◆ **YOUR ASSIGNMENT**
Rewrite the records below, replacing "highest" with "largest" wherever it occurs and keeping everything else identical. Omit the pictures from your output.

===== INFORMATION PROVIDED

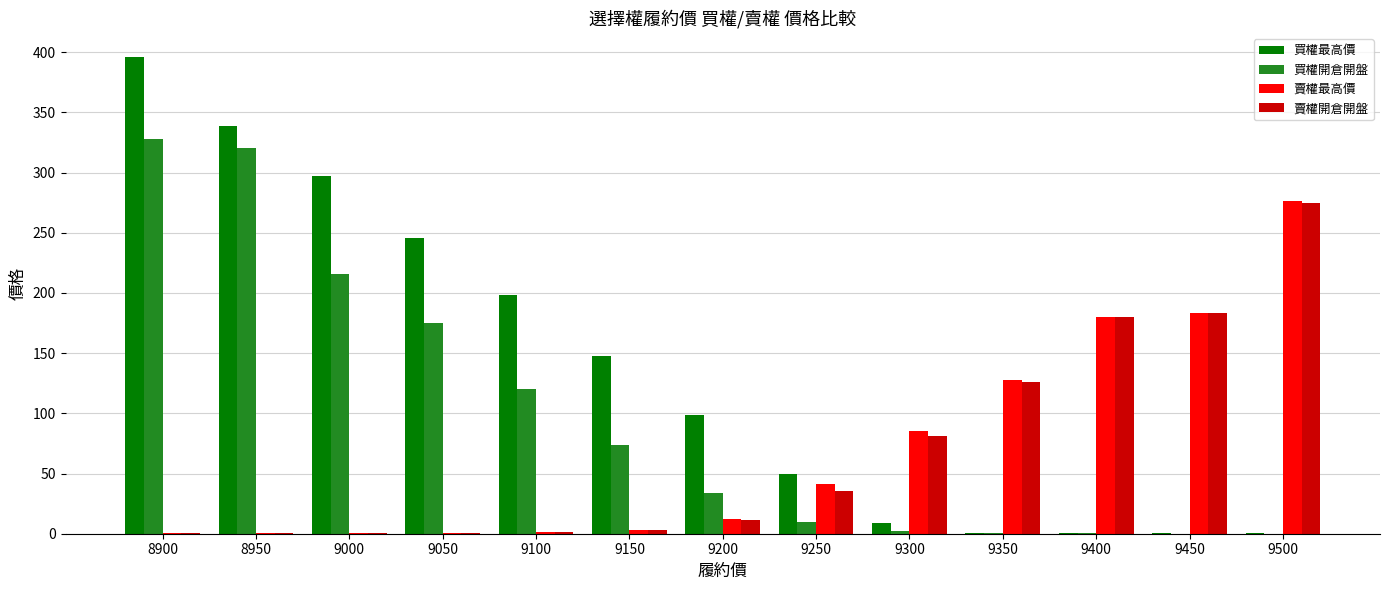

How many distinct data groups are displayed?

4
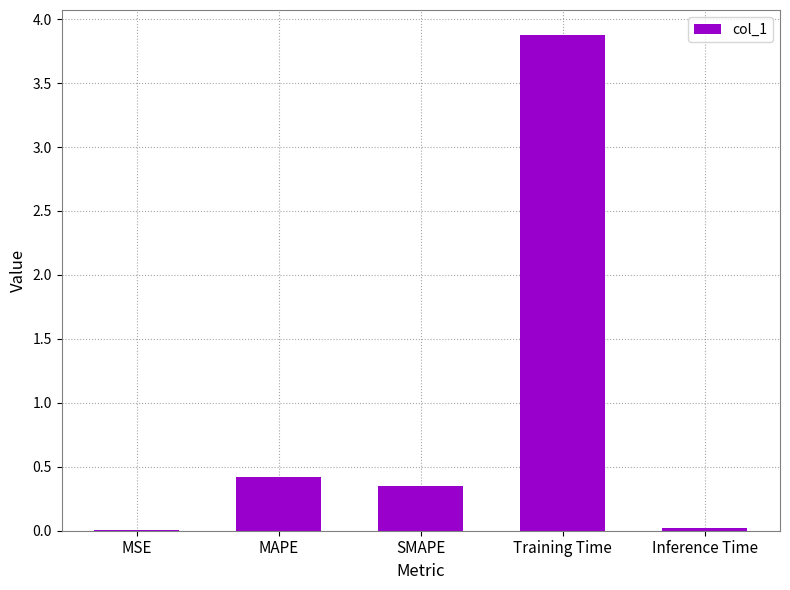

Between Training Time and MAPE, which is larger?

Training Time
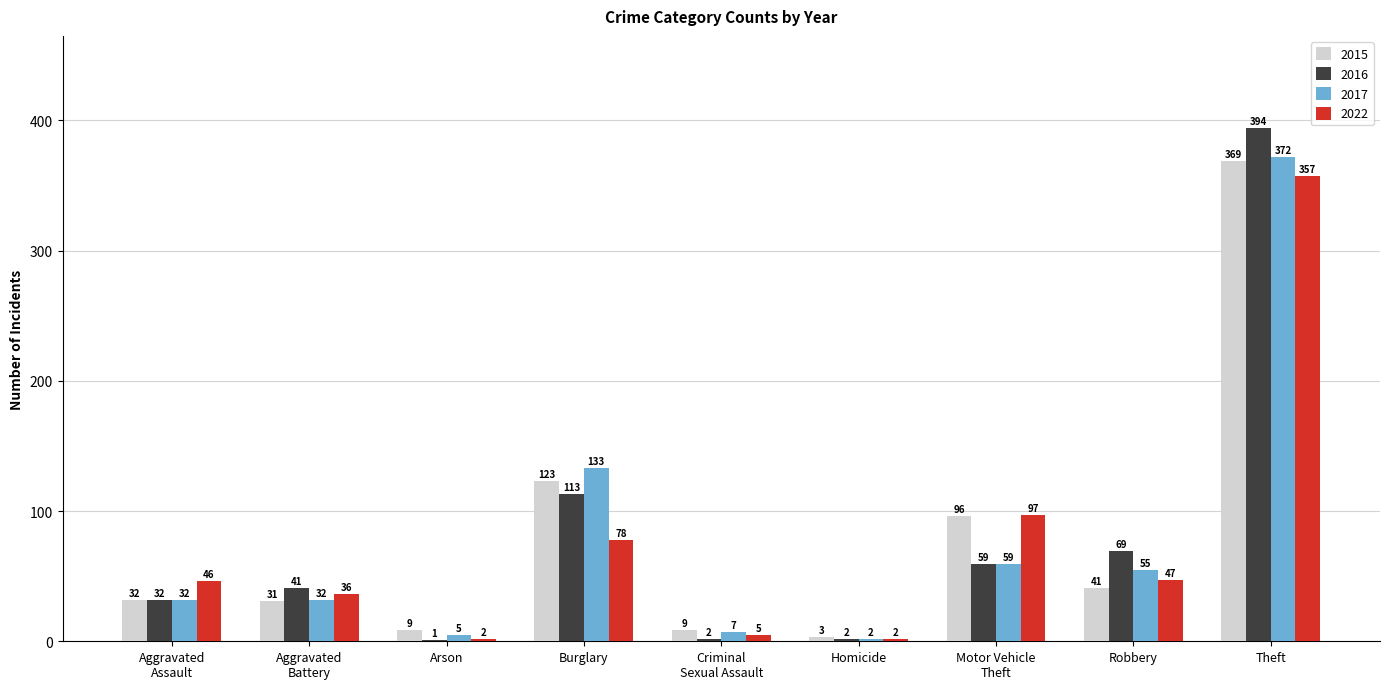

What is the highest value of the 2017 series?

372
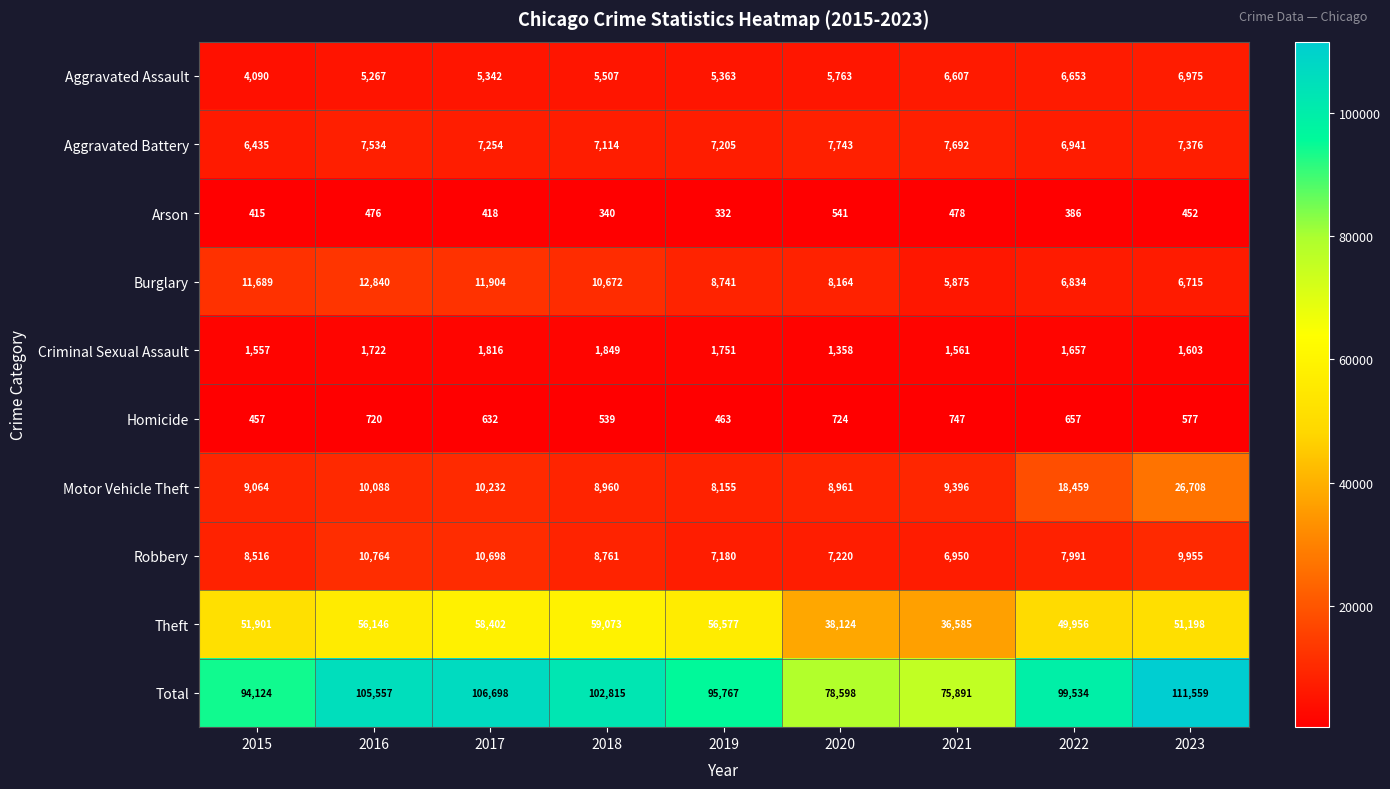

List the series in order of their peak value, highest first.

Total, Theft, Motor Vehicle Theft, Burglary, Robbery, Aggravated Battery, Aggravated Assault, Criminal Sexual Assault, Homicide, Arson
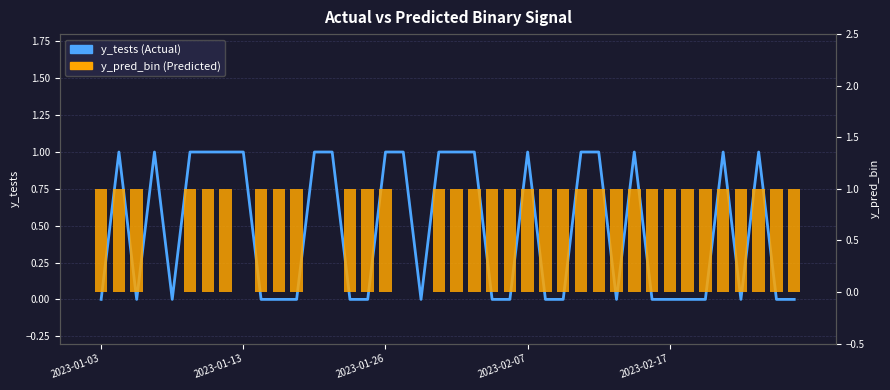

At which category does the chart reach its peak across all series?

2023-01-13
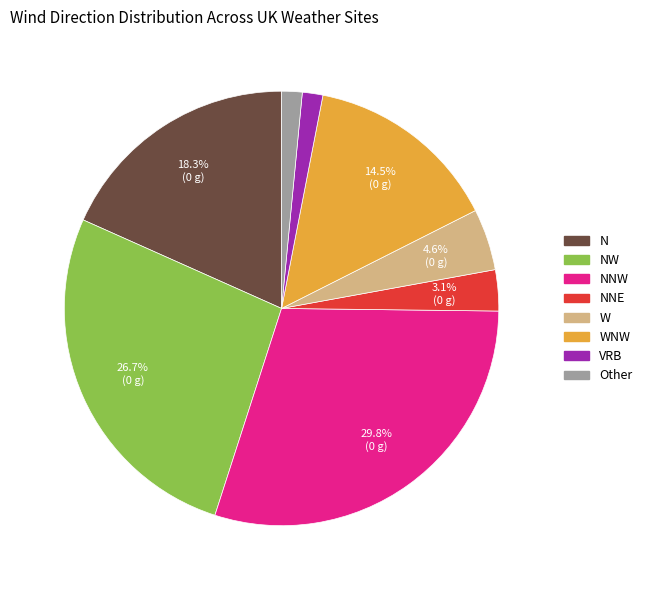

Is there any slice that represents more than half of the pie?

No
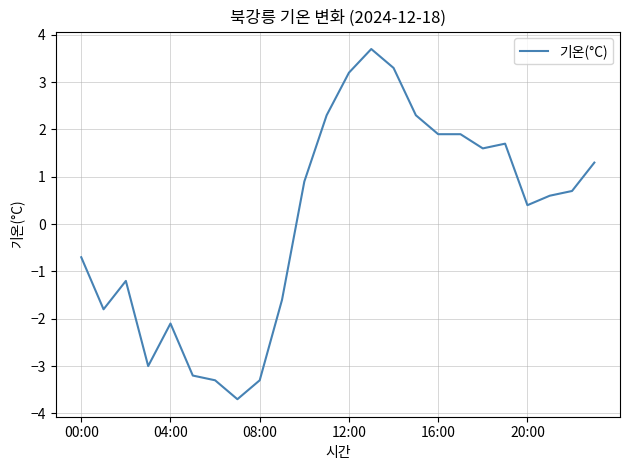

What is the difference between the maximum and minimum values?

7.4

==========

◆ **ANSWER AREA**
How many distinct data groups are displayed?

4

Between Training Time and MAPE, which is larger?

Training Time

What is the largest value of the 2017 series?

372

List the series in order of their peak value, largest first.

Total, Theft, Motor Vehicle Theft, Burglary, Robbery, Aggravated Battery, Aggravated Assault, Criminal Sexual Assault, Homicide, Arson

At which category does the chart reach its peak across all series?

2023-01-13

Is there any slice that represents more than half of the pie?

No

What is the difference between the maximum and minimum values?

7.4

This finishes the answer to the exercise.